Lo hacíamos, al recorrer ese tramo de dicha avenida, por el puro placer de ver caer la tarde y para sentirnos, mientras oscurecía, como transportados a una Piura diferente, otra. Aquella sensación última la percibíamos cuando nos quedábamos mirando -la primera vez paralizados, eso sí, por esa intensidad envolvente de lo nuevo-, las decenas de vehículos corriendo a toda velocidad sobre esas pistas nuevas recién inauguradas. Y verlos, además, aparecer o desaparecer por aquel paso a desnivel que hay allí y que se usa tanto para entrar como salir de lo que ahora definitivamente ya es la zona urbana más antigua de la vieja Piura.

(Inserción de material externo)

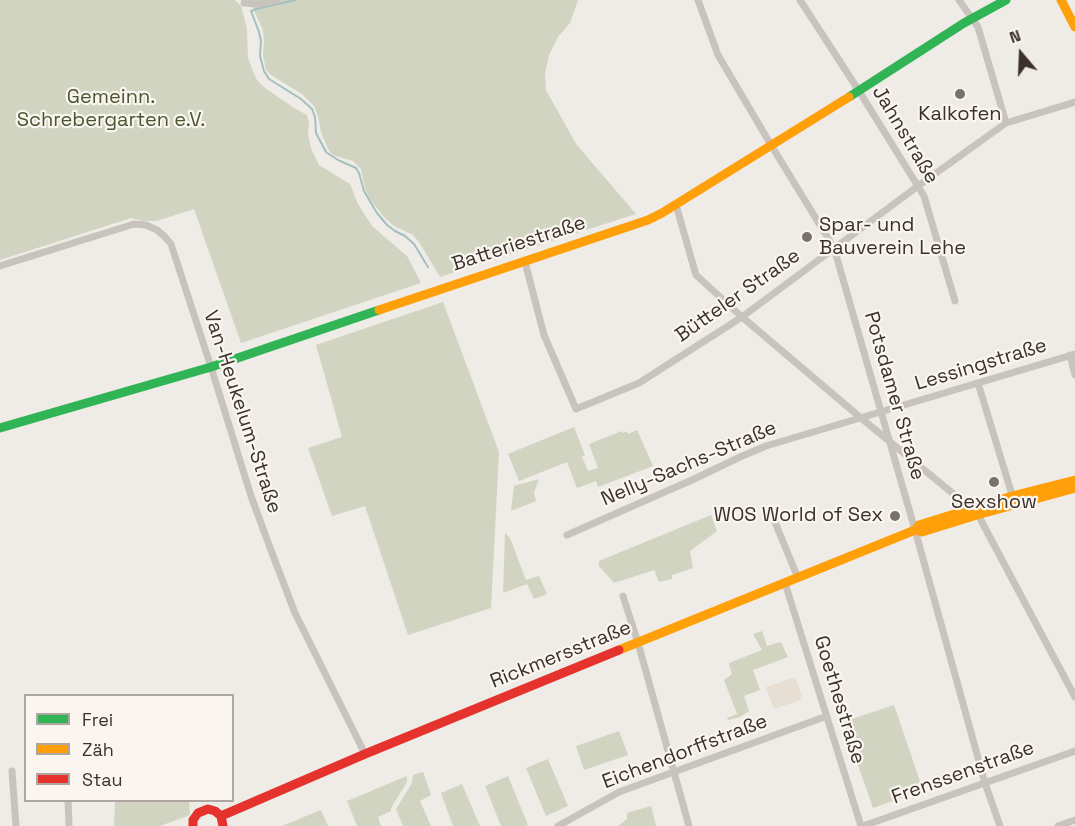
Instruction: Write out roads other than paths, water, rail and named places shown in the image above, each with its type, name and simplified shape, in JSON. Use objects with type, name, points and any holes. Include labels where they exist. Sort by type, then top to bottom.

Algo parecido se siente cuando uno, a la misma hora, la del Ángelus, cruza el Puente Eguiguren, tomando la avenida Independencia desde la Luis Montero en Castilla. Los otros viaductos -como el Bolognesi, Piura, Sánchez Cerro y Cáceres- casi no producen la misma emoción o esa impresión alucinante de sentirnos en otro lugar sin salir de Piura y ver eclosionar sus atardeceres apagándose. Si no creen, vayan a buscar ambas cosas por las rutas mencionadas, pero caminándolas.
Tampoco esperen que oscurezca para hacerlo. Buena hora es la de la oración, también llamada la hora del Avemaría. Son experiencias irrepetibles así vuelvan a desandar el camino. Y si van detrás de ellas dirán después, por quienes no hicieron lo mismo, que éstos, en verdad, no saben lo que se pierden.